Insisting that the Sunshine State can be in the top 10 global economies, the Florida Chamber Foundation released its “Florida Trade & Logistics 2030“ study this week.
“As global supply chains change, Florida can be the big winner. A brand-new research report indicates Florida has the available capacity to move more goods, make more goods, and multiply these impacts throughout the economy. Globally competitive trade, logistics, and manufacturing sectors will diversify Florida’s economy, bringing new jobs, income and investment into the state. Florida can propel its economy to one of the top 10 worldwide,” the Florida Chamber insisted.
“Purposely expanding manufacturing, logistics, trade, and rural economic growth aligns with Governor DeSantis’ continued leadership in this space and will help grow Florida to the 10th largest global economy by 2030,” said Florida Chamber of Commerce President and CEO Mark Wilson. “We have a generational opportunity to get this right.”

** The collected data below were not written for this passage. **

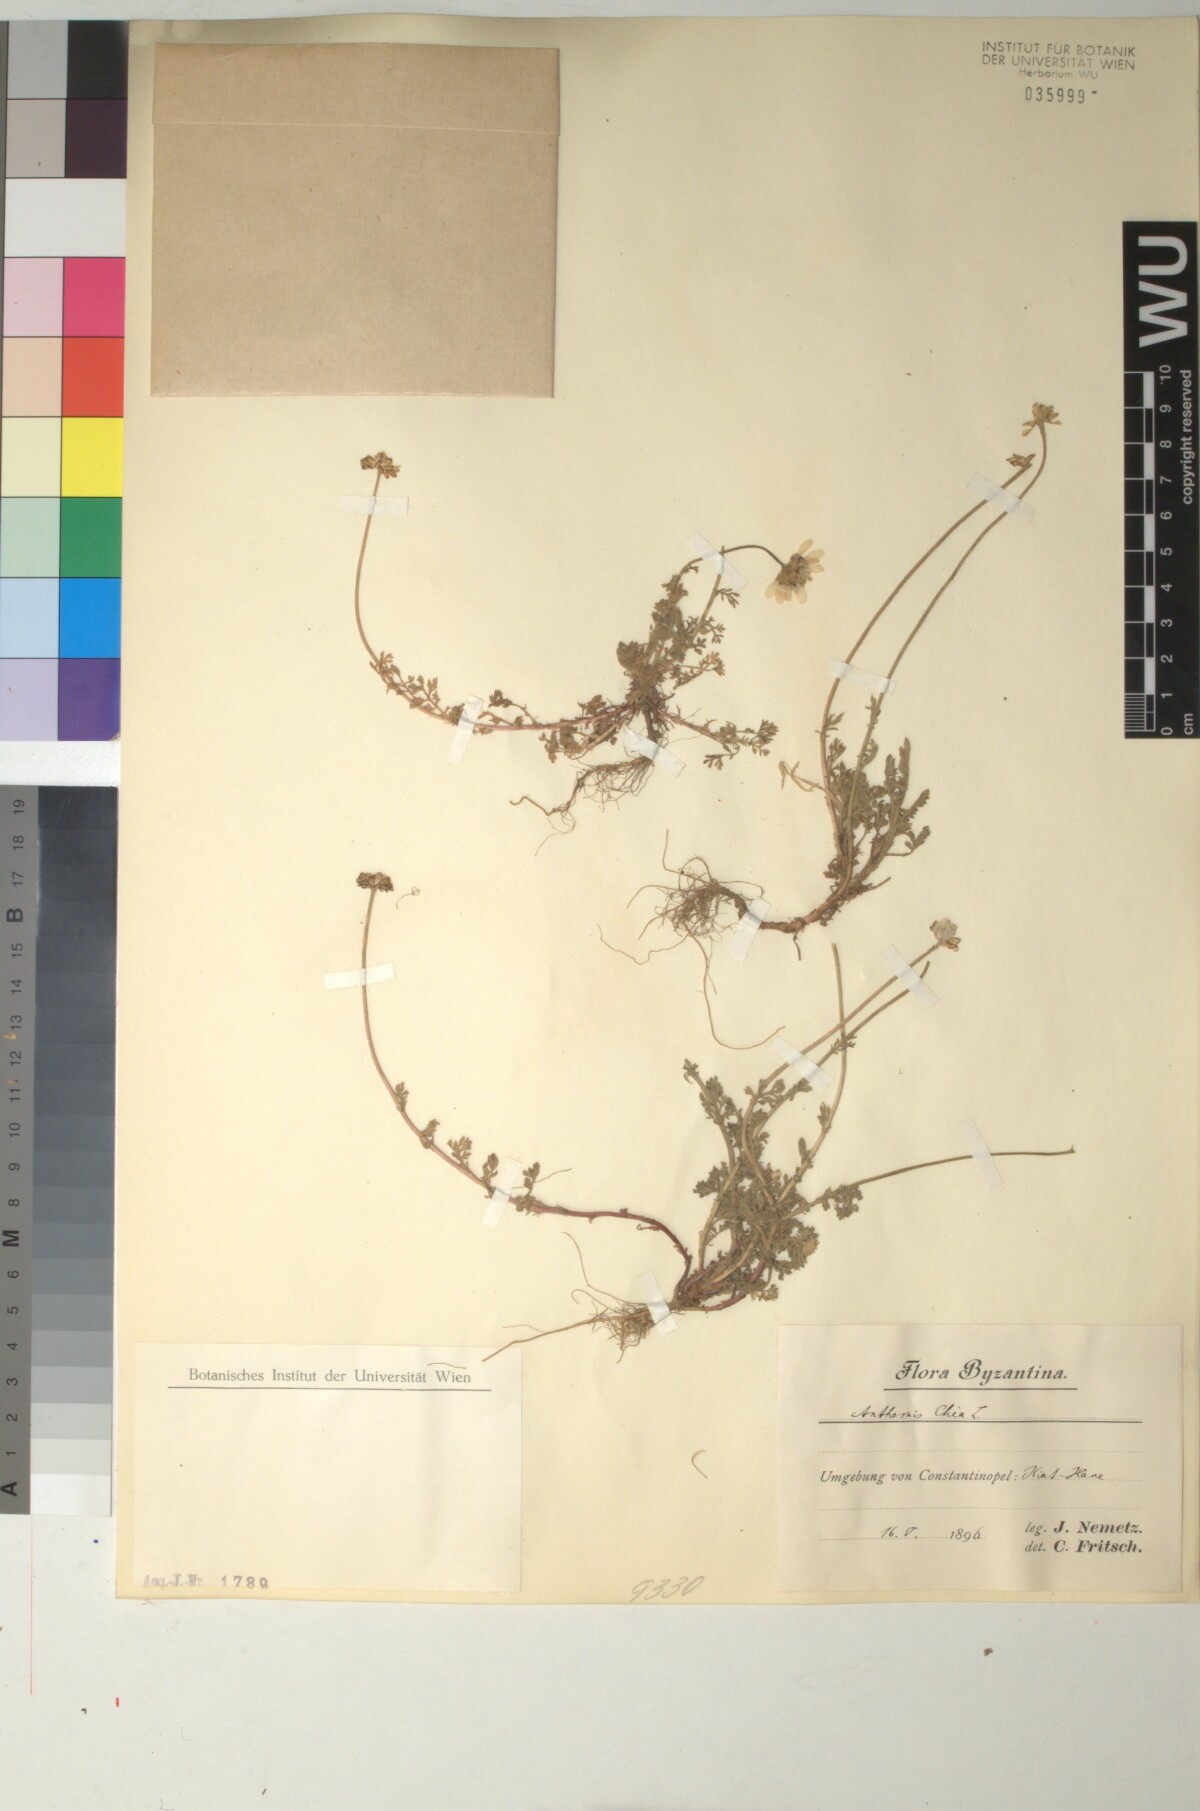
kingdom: Plantae
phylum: Tracheophyta
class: Magnoliopsida
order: Asterales
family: Asteraceae
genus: Anthemis
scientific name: Anthemis chia
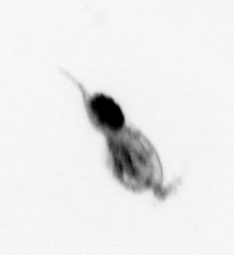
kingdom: Animalia
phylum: Arthropoda
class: Copepoda
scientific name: Copepoda
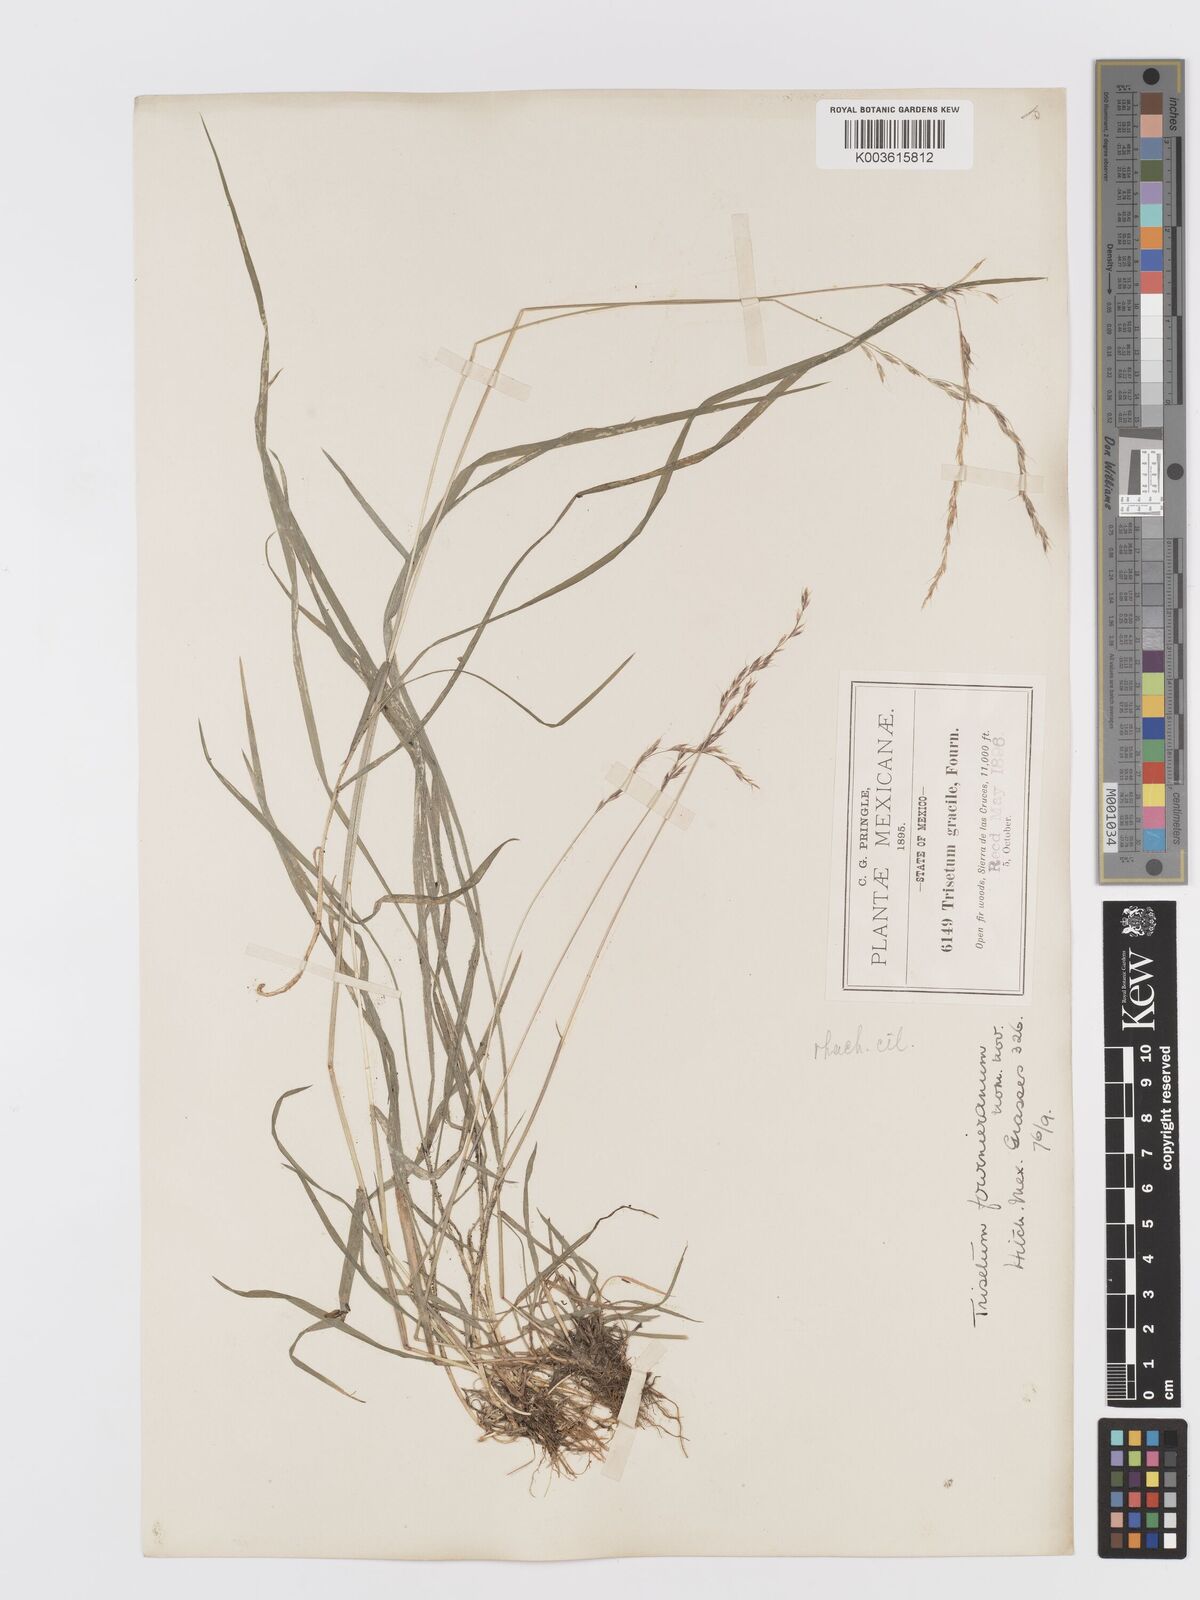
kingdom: Plantae
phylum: Tracheophyta
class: Liliopsida
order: Poales
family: Poaceae
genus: Peyritschia
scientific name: Peyritschia irazuensis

“Global supply chains and trade flows are transforming rapidly. The experiences of the past two years—from the global pandemic to extreme weather events to geopolitical instability in multiple locations—highlighted the vulnerabilities in the global supply chain and the importance of maintaining strong manufacturing and logistics sectors to support Florida consumers and businesses while driving economic growth,” the Florida Chamber noted. “Trade, logistics and manufacturing are essential elements of Florida’s economy and offer opportunities for every region of Florida, including rural and inland regions poised for economic revitalization. In 2020, they accounted for more than 1 million jobs statewide—the fourth-highest total in the country. As Florida looks to 2030, the state has a wide array of opportunities to build on the strengths of these sectors and address the challenges they face. Florida Trade & Logistics 2030 presents a series of strategies and recommendations to position these sectors for success and to achieve the ambitious—but attainable—goal of making Florida a top 10 global economy.”
The Florida Chamber recommended that the state “reaffirm the statewide priority for trade, logistics and manufacturing; establish a statewide, focused manufacturing initiative; close essential workforce gaps and strengthen the talent pipeline; continue to strengthen trade gateways and corridors; establish a comprehensive site development program with emphasis on rural areas; continue redesigning Florida’s economic development toolkit;” and “strategically leverage rural economic development to double the percentage of GDP from rural Florida.”